_Problem:_ Write out again the entries from the first line to the line that includes "Mayflower Theatre", keeping both of those lines.

_Dataset records:_
········

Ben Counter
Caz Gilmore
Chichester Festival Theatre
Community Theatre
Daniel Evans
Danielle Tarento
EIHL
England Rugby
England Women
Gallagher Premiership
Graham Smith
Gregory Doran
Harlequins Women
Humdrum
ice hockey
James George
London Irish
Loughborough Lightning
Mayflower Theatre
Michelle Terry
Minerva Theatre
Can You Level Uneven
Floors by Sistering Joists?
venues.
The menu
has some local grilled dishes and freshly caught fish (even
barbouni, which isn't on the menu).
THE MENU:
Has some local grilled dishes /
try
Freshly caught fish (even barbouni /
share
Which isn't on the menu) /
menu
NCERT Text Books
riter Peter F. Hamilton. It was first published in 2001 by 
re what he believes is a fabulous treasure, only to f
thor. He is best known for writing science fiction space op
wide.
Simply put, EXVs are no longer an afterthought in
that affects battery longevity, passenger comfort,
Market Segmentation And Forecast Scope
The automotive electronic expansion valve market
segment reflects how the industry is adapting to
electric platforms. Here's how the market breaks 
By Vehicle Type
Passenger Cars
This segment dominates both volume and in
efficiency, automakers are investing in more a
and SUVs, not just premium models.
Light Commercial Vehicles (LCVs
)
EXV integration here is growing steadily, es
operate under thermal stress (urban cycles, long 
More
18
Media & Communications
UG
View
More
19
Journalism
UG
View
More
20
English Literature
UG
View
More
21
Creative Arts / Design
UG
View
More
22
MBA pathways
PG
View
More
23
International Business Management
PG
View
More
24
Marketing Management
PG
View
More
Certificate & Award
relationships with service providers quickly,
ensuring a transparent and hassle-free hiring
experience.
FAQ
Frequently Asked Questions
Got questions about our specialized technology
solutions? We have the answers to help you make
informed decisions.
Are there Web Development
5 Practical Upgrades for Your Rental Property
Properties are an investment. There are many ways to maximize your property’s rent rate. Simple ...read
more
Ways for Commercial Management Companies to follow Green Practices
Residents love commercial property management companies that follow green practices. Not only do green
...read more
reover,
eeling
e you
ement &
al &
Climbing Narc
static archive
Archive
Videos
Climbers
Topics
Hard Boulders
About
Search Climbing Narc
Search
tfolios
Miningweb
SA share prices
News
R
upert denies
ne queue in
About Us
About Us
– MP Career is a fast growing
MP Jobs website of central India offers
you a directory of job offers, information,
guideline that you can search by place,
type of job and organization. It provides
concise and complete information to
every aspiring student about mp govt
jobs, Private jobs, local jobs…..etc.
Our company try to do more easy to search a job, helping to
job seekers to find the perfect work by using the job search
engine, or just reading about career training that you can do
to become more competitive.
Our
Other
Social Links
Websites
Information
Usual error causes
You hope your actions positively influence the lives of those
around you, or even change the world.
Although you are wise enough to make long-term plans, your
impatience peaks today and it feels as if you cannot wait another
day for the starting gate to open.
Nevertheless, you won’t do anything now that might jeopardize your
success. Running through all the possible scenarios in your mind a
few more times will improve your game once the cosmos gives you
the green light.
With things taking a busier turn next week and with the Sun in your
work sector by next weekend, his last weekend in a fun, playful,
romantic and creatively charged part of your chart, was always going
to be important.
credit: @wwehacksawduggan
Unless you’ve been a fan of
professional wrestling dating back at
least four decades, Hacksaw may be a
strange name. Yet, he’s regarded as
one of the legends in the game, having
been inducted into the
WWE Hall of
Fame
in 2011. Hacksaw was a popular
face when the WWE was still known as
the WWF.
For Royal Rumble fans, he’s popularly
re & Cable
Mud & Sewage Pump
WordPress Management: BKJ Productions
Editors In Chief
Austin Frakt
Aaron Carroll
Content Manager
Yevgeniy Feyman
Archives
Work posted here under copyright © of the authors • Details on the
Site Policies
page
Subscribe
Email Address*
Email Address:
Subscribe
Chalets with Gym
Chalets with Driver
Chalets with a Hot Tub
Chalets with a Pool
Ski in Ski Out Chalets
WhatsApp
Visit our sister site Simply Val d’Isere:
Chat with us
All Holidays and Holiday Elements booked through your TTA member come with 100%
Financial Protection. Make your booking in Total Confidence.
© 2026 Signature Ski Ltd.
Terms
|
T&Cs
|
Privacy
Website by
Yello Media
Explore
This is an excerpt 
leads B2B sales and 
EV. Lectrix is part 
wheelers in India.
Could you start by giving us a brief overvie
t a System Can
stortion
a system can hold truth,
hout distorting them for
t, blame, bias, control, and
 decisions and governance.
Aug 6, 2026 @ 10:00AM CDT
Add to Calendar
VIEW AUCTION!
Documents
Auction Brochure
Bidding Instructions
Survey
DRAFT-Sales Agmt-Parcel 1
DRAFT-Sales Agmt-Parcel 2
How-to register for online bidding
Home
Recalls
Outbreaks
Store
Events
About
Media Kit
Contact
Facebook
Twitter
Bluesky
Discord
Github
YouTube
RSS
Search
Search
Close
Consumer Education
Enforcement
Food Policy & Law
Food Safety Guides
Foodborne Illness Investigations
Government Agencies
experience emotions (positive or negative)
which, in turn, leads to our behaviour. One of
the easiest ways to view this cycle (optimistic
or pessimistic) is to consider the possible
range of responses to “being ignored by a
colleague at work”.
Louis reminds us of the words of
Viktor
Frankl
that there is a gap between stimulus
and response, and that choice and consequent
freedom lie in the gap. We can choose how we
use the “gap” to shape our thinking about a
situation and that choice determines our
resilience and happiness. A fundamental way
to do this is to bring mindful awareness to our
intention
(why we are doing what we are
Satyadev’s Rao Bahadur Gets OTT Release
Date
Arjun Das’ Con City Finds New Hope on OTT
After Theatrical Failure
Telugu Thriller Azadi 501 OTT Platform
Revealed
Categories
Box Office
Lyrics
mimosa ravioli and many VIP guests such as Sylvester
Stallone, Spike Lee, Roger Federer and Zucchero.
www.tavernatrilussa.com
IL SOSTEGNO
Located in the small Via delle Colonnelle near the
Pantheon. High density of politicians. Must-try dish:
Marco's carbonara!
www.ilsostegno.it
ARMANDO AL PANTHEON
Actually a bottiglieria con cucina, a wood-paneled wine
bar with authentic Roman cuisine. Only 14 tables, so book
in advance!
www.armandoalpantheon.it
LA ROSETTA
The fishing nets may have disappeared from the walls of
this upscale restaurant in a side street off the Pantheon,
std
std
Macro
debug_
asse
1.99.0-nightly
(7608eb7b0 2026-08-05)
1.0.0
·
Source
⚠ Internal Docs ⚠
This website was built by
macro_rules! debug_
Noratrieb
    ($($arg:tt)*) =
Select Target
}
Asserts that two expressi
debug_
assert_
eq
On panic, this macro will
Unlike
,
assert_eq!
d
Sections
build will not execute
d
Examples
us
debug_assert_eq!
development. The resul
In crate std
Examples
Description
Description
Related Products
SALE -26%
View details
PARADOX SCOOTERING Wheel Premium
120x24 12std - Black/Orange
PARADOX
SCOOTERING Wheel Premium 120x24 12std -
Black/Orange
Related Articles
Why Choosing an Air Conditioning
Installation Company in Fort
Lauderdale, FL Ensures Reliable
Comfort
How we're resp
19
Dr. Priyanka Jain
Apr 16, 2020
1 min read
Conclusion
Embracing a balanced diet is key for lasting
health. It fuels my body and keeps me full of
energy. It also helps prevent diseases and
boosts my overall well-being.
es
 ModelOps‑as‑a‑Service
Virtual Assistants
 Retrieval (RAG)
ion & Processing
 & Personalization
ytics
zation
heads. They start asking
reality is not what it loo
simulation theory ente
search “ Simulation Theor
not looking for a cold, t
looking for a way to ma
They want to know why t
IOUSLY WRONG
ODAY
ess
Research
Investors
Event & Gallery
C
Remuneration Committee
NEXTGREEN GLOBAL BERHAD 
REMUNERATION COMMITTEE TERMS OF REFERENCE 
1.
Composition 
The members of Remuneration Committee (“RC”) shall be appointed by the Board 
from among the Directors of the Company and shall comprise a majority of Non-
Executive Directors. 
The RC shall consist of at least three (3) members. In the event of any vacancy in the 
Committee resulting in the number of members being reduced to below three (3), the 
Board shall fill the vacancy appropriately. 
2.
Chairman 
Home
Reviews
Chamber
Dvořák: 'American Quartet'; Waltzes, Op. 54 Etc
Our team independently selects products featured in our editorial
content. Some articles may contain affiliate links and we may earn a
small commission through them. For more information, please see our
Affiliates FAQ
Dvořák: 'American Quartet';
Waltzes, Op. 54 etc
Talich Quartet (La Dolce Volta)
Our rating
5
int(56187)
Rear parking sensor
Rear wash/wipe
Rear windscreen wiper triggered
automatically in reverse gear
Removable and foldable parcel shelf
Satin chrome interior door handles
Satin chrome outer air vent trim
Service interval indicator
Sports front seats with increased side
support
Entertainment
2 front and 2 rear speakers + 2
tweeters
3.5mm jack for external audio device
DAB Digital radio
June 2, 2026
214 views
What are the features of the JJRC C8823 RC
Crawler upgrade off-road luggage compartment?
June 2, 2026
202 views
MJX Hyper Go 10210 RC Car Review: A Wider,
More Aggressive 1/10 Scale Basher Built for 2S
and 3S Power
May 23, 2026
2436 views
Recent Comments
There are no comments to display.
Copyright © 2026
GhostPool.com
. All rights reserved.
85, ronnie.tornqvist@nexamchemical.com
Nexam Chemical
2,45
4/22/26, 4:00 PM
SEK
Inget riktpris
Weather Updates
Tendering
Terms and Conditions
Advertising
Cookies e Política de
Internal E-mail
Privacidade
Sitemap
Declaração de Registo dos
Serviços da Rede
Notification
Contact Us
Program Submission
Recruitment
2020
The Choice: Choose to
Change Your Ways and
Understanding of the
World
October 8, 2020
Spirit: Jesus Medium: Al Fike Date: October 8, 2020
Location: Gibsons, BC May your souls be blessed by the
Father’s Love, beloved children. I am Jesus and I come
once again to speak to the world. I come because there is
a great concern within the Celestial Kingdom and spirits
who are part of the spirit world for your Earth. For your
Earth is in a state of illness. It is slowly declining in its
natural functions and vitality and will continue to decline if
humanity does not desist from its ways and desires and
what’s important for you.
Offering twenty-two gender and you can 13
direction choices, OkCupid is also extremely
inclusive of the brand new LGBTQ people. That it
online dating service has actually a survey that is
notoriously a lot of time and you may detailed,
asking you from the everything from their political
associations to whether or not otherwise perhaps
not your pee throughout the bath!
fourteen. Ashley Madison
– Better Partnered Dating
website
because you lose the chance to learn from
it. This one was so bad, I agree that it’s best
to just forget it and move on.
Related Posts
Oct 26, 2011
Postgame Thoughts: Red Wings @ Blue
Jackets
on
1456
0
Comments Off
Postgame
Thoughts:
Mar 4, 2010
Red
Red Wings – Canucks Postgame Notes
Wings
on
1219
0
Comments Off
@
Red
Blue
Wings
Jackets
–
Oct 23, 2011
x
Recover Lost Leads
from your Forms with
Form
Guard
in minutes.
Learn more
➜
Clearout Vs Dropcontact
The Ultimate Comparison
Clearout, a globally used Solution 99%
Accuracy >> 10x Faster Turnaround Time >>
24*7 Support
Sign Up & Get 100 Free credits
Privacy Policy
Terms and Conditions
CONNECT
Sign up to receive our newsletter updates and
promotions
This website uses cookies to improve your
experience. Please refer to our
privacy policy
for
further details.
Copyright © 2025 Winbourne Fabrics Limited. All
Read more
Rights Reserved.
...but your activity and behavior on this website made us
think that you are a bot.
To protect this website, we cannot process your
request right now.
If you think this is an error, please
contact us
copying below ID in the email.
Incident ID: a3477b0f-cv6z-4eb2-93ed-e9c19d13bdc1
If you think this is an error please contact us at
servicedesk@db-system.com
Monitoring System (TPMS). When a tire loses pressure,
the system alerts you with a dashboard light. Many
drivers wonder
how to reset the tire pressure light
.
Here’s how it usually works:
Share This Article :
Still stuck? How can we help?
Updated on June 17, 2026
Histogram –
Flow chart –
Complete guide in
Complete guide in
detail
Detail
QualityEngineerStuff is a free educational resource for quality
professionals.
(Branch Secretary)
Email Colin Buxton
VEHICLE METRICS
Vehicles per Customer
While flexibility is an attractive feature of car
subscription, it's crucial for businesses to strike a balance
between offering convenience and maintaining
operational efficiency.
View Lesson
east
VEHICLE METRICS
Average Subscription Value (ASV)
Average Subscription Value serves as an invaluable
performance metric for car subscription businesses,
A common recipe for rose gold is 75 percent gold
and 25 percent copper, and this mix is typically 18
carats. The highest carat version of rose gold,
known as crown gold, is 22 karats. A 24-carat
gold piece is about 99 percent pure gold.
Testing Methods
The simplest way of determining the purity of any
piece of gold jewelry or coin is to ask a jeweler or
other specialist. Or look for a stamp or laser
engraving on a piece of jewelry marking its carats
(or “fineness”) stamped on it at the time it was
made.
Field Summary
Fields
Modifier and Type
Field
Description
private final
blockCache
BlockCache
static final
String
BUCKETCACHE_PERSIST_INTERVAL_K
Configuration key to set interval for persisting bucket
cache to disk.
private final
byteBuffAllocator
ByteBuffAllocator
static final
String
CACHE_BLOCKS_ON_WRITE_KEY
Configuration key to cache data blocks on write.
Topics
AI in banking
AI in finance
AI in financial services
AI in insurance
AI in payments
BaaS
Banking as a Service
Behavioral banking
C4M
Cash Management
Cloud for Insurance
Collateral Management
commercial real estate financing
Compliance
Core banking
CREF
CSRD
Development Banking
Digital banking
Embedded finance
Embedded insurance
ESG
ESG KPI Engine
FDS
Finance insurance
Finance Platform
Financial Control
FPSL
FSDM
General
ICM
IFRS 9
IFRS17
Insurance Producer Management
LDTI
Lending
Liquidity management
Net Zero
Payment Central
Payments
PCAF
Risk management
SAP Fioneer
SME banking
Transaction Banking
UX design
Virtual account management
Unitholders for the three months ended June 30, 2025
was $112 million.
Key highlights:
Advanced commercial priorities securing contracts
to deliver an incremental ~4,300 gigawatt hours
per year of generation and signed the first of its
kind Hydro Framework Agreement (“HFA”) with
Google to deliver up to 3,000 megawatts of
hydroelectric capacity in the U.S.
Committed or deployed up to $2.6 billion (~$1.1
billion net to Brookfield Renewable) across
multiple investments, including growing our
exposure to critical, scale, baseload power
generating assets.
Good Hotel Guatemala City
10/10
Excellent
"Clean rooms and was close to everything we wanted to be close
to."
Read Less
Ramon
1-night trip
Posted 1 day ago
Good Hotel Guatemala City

········

_Task output:_
Ben Counter
Caz Gilmore
Chichester Festival Theatre
Community Theatre
Daniel Evans
Danielle Tarento
EIHL
England Rugby
England Women
Gallagher Premiership
Graham Smith
Gregory Doran
Harlequins Women
Humdrum
ice hockey
James George
London Irish
Loughborough Lightning
Mayflower Theatre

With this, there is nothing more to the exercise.